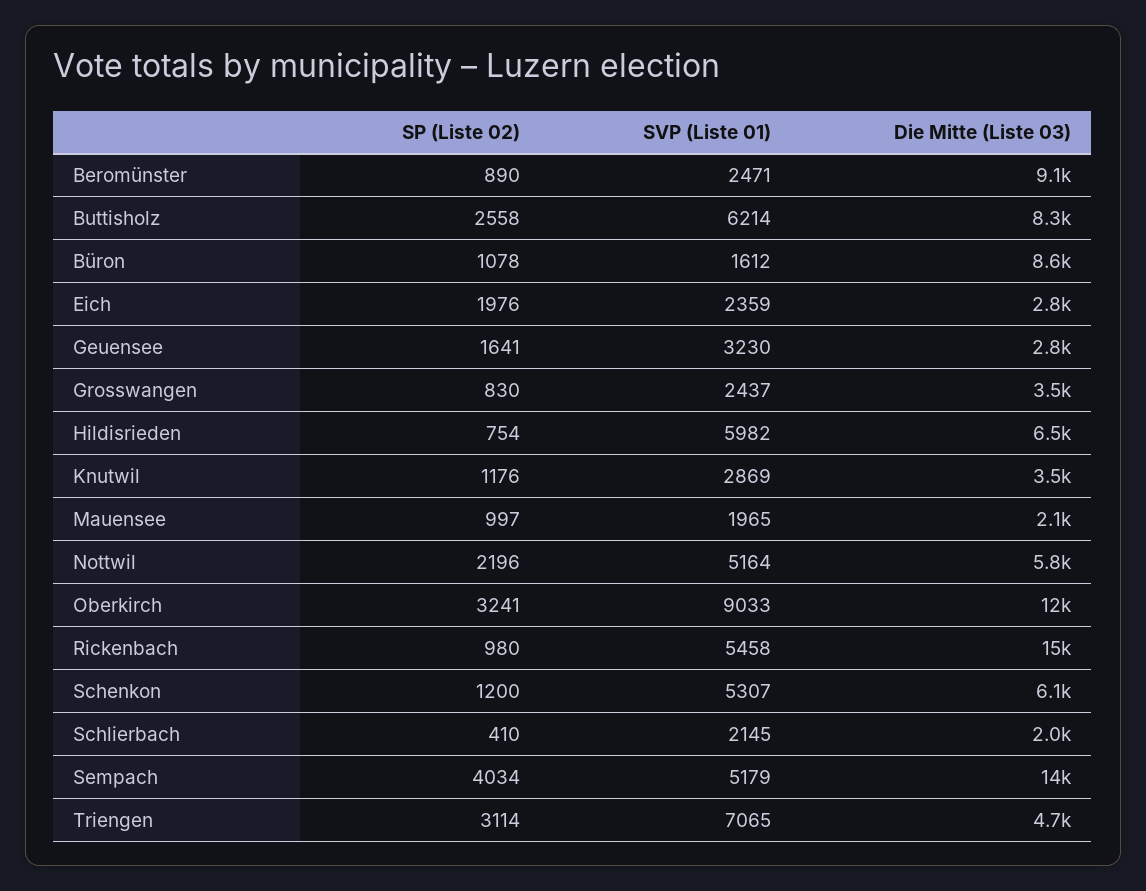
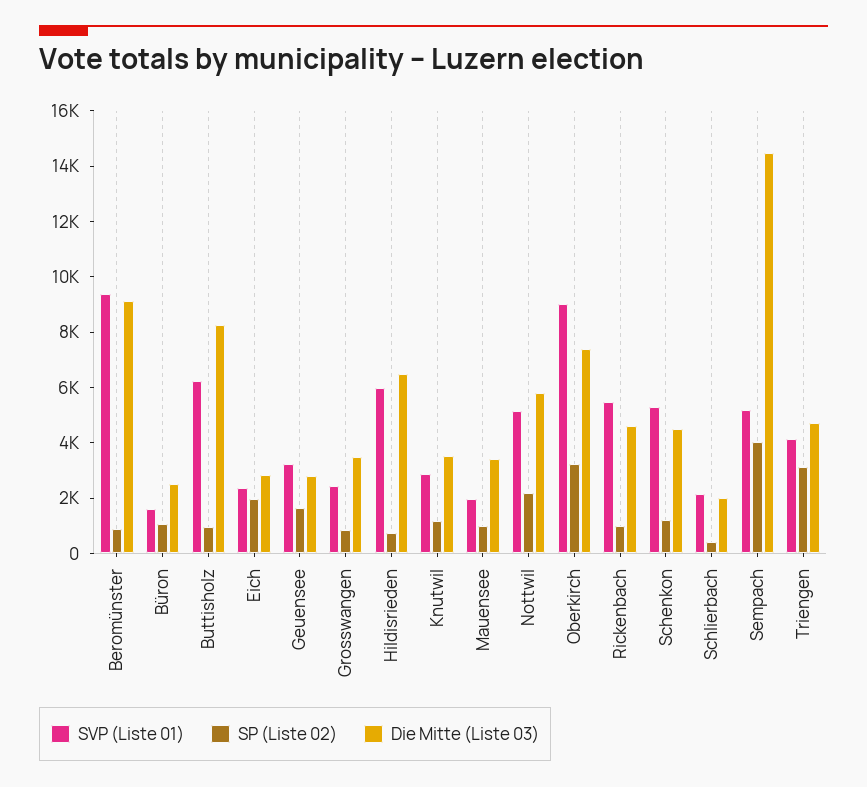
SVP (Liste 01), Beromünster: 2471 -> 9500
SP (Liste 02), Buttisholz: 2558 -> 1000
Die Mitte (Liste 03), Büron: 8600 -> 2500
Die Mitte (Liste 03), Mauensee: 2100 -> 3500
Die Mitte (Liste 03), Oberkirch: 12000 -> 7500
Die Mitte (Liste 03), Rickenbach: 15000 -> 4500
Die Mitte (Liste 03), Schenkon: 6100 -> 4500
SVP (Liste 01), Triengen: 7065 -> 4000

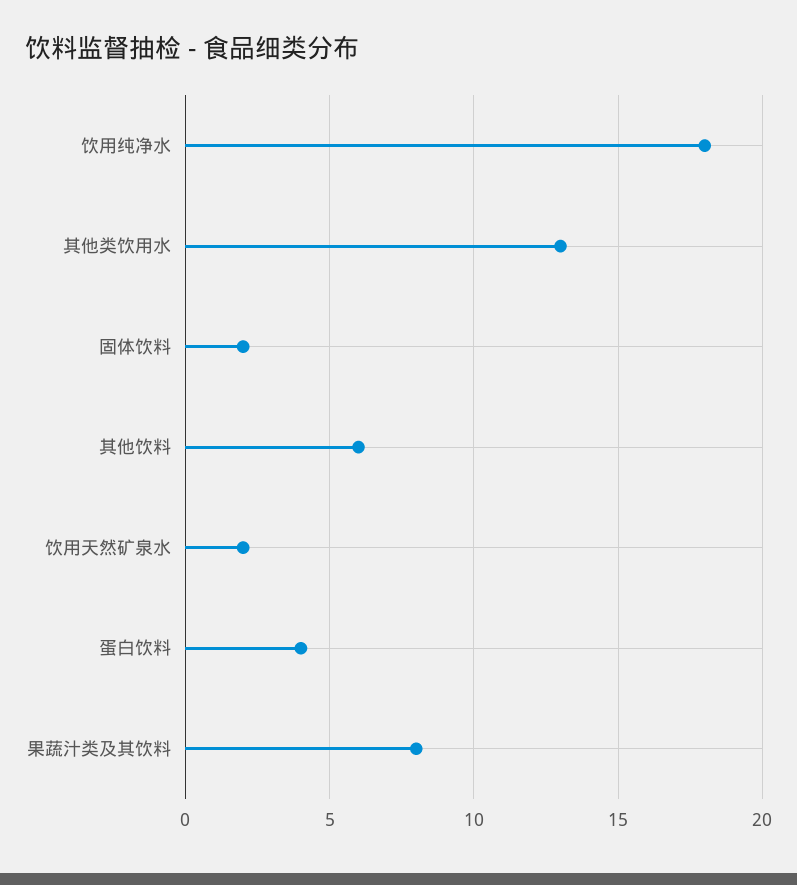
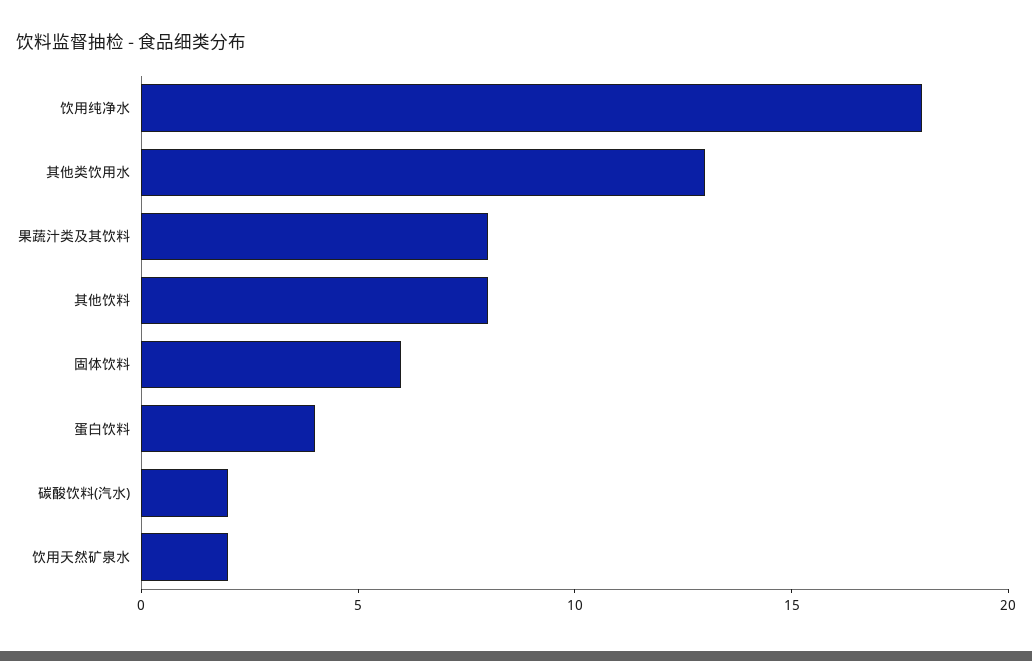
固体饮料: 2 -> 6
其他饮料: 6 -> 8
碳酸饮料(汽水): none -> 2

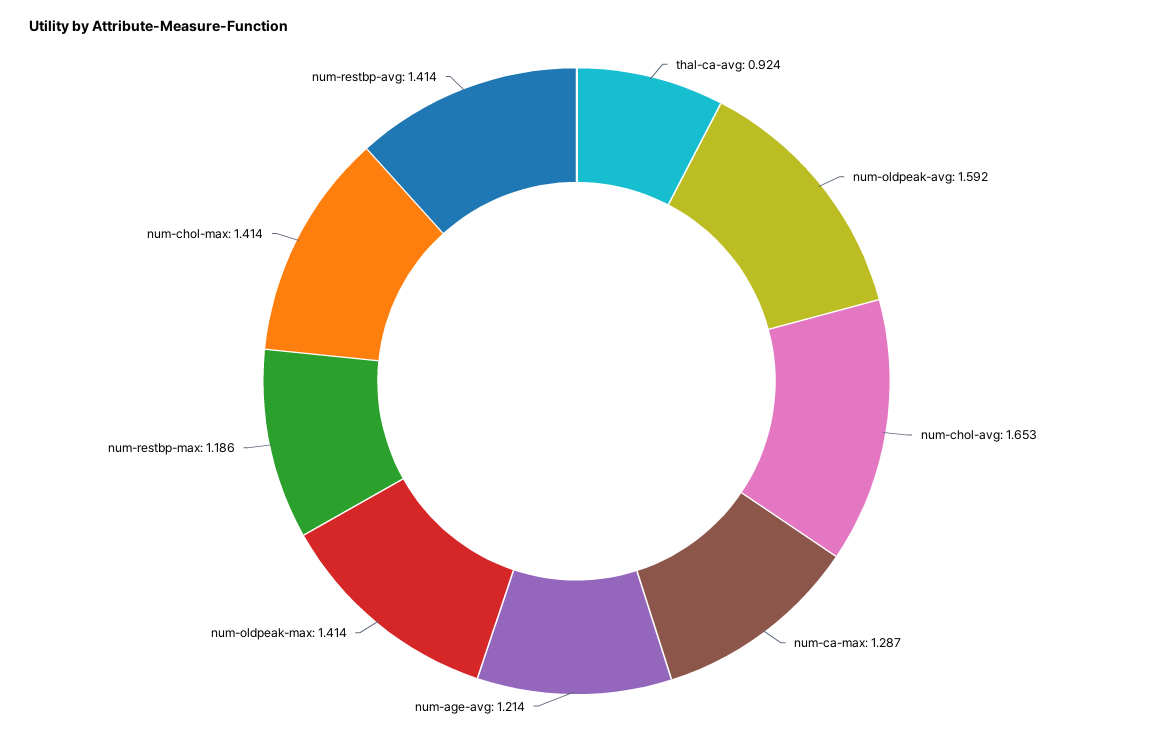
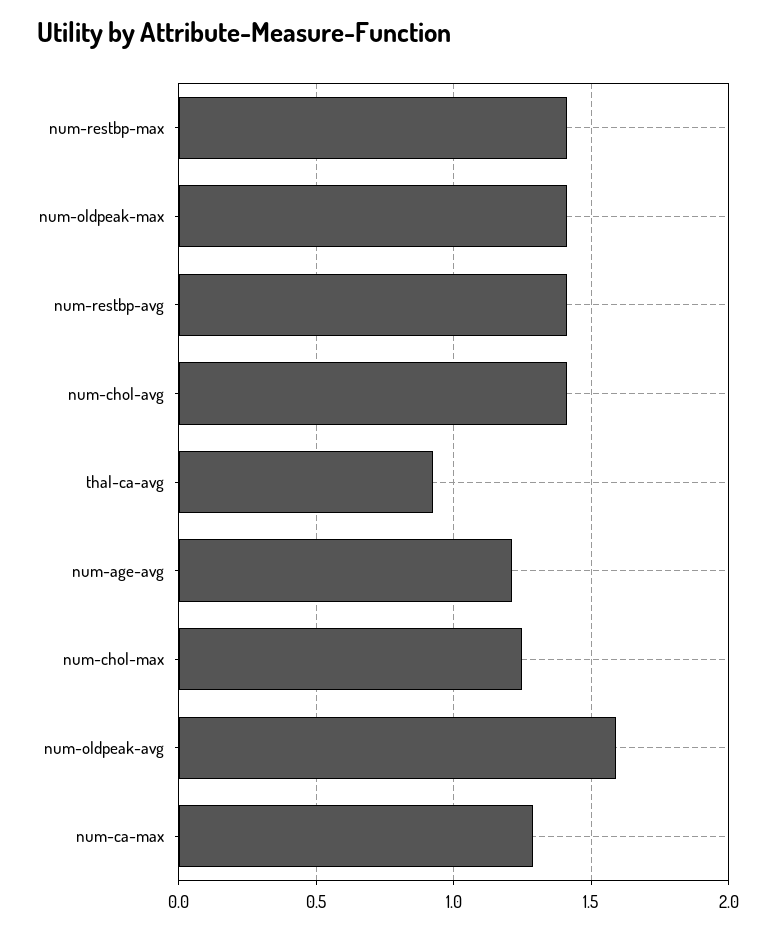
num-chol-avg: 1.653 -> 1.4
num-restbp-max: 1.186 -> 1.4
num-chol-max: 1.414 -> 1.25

---

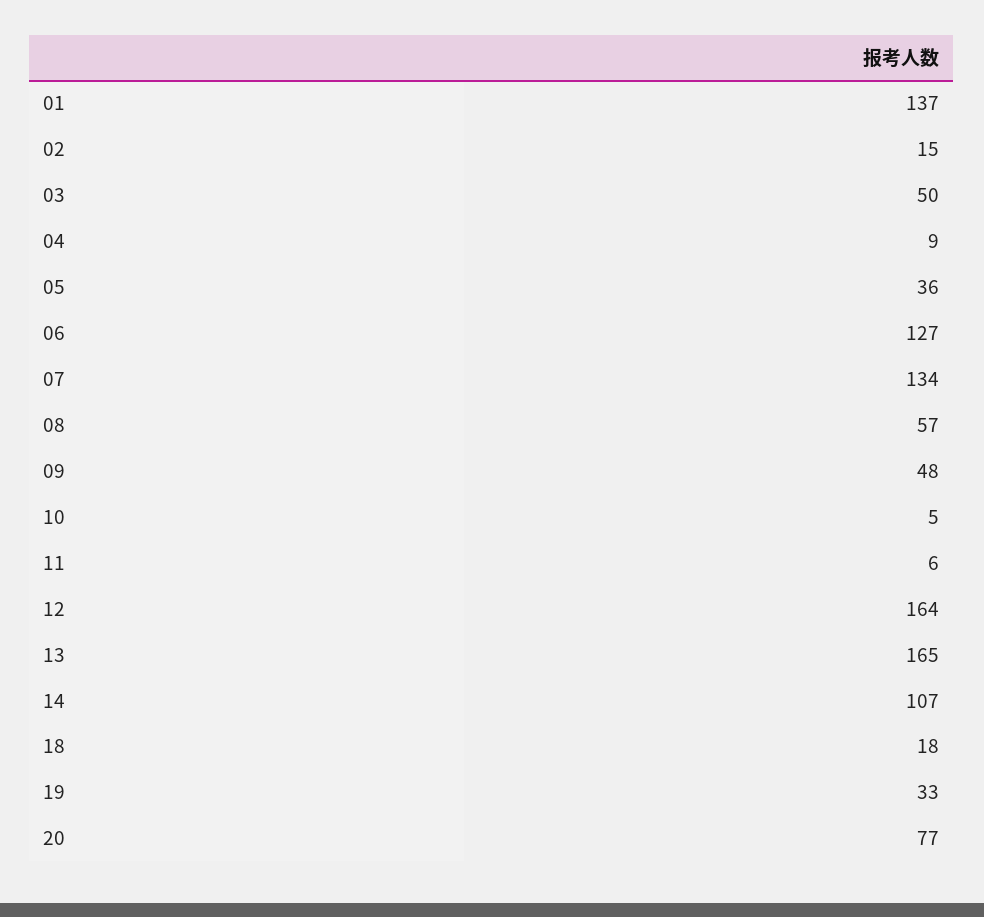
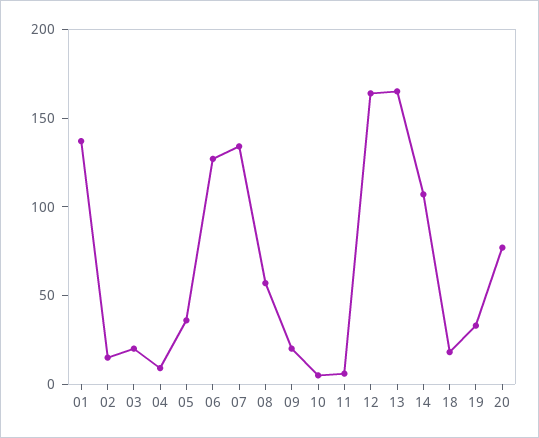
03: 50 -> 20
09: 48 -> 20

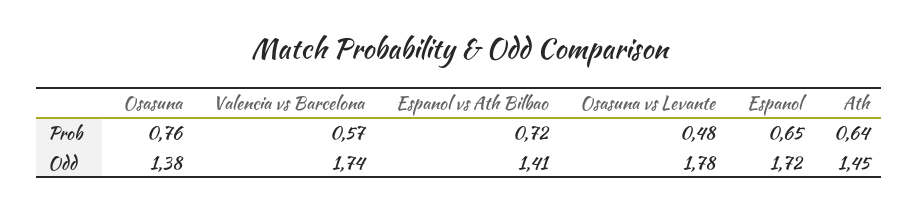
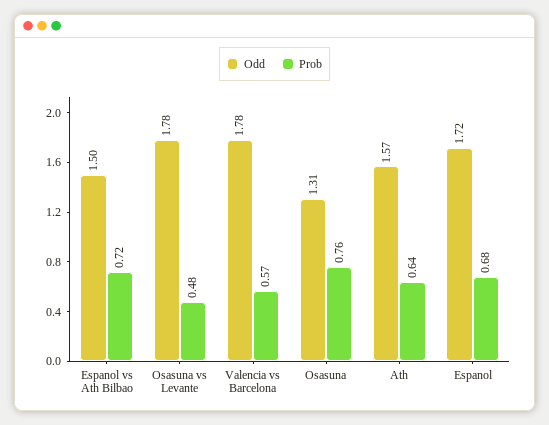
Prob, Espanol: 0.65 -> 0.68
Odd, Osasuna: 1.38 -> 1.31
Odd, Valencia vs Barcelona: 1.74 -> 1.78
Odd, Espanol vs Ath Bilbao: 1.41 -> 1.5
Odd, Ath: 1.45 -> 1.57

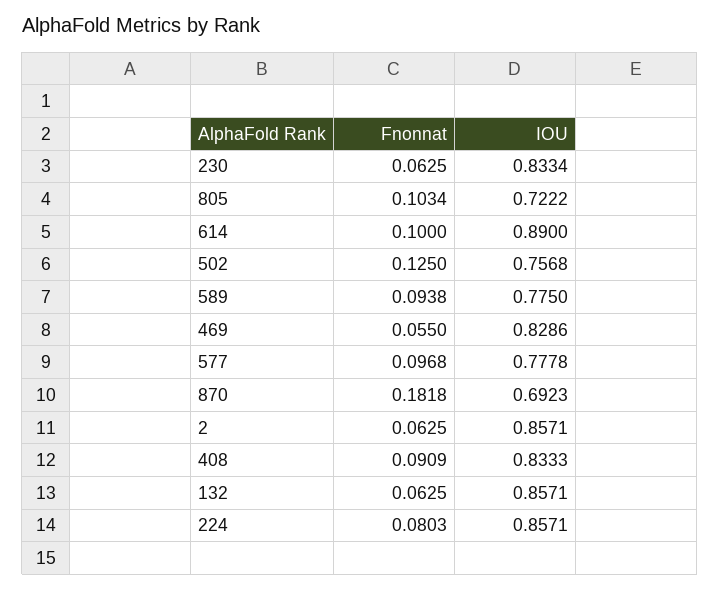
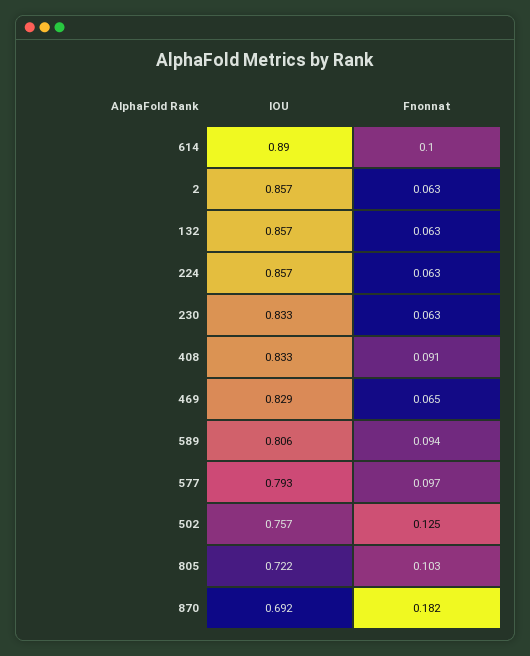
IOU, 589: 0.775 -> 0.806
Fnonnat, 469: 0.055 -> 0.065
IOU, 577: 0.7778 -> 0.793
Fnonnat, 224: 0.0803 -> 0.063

...

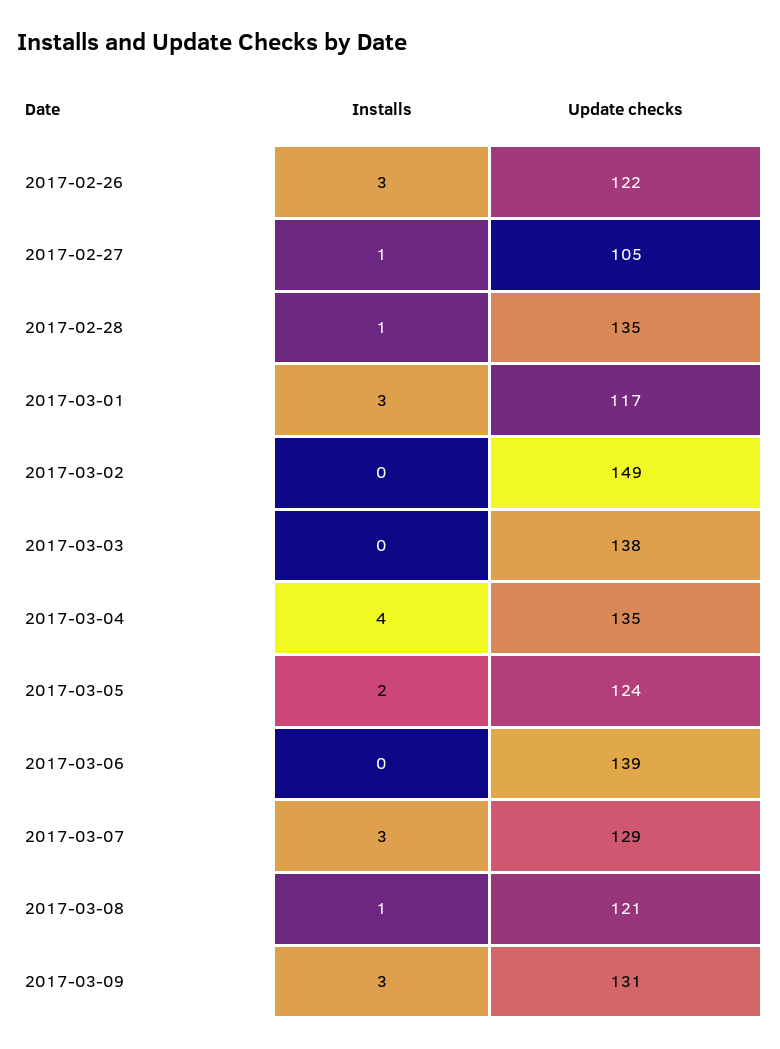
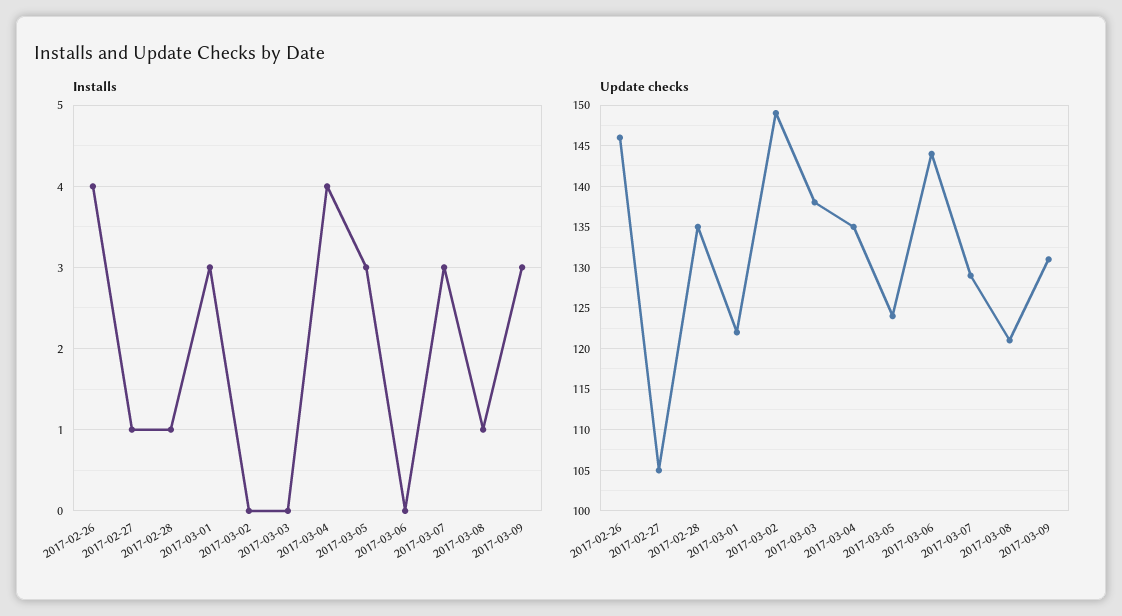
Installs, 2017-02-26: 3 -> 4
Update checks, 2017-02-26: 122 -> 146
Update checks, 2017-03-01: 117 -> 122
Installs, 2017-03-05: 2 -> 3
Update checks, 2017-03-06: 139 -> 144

> [WHAT IS NEEDED]: Note down each line above where the word "checks" occurs.

> [ANSWER TO THE PROBLEM]:
Update checks, 2017-02-26: 122 -> 146
Update checks, 2017-03-01: 117 -> 122
Update checks, 2017-03-06: 139 -> 144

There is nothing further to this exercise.